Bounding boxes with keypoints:
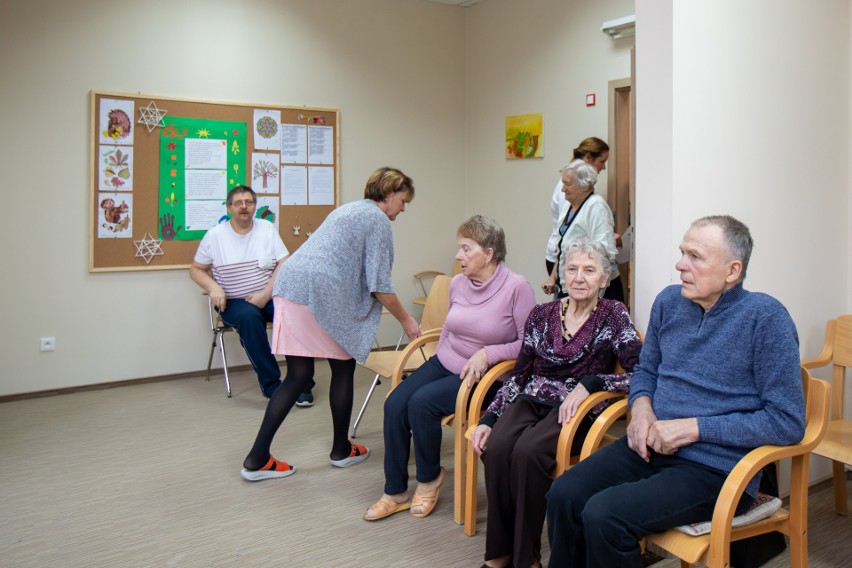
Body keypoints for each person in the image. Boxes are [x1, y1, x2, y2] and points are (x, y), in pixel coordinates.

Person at [545, 215, 806, 568]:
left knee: (605, 516)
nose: (680, 264)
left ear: (732, 271)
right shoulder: (669, 302)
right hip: (649, 445)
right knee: (564, 493)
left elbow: (786, 422)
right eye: (682, 253)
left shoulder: (766, 319)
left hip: (716, 468)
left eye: (695, 256)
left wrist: (693, 428)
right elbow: (646, 370)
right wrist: (640, 410)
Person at [240, 167, 422, 481]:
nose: (403, 209)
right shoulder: (377, 220)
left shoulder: (348, 209)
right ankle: (340, 450)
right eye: (403, 201)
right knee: (342, 367)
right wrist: (408, 322)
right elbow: (379, 284)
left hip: (290, 288)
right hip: (318, 294)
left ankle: (257, 457)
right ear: (390, 194)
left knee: (298, 376)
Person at [470, 239, 642, 568]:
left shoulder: (614, 315)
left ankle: (526, 558)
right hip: (530, 398)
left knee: (527, 453)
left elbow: (641, 373)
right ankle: (499, 553)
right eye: (572, 269)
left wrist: (593, 383)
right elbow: (519, 376)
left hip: (576, 410)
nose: (579, 277)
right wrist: (489, 418)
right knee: (497, 447)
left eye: (589, 270)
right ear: (562, 274)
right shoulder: (541, 315)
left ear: (604, 279)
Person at [364, 215, 536, 521]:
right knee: (394, 404)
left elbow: (529, 344)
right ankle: (396, 490)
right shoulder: (458, 283)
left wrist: (488, 353)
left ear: (489, 253)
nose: (458, 256)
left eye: (466, 249)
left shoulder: (516, 288)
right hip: (445, 362)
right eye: (459, 248)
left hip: (488, 377)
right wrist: (438, 358)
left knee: (421, 404)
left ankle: (429, 478)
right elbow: (448, 328)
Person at [190, 185, 313, 402]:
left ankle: (302, 383)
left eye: (248, 202)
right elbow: (195, 269)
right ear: (229, 208)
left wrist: (266, 294)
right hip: (234, 301)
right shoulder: (214, 236)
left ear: (254, 206)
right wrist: (214, 288)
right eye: (238, 203)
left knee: (294, 313)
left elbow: (284, 262)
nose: (244, 207)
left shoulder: (266, 228)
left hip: (268, 294)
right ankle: (273, 387)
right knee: (250, 318)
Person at [541, 160, 622, 303]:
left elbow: (604, 256)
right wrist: (553, 279)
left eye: (567, 184)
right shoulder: (569, 206)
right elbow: (563, 246)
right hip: (571, 289)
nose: (562, 189)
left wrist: (593, 301)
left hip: (592, 293)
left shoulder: (596, 207)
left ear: (584, 185)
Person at [544, 137, 609, 278]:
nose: (603, 167)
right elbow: (570, 230)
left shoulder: (585, 194)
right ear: (588, 158)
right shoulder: (571, 187)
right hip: (562, 259)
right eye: (602, 161)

Exercise instructions ->
From the data above, pick out each line containing "wrist" and copy it.

Expected answer ->
left wrist: (693, 428)
right wrist: (640, 410)
right wrist: (408, 322)
left wrist: (593, 383)
right wrist: (489, 418)
left wrist: (488, 353)
right wrist: (438, 358)
left wrist: (266, 294)
right wrist: (214, 288)
right wrist: (553, 279)
left wrist: (593, 301)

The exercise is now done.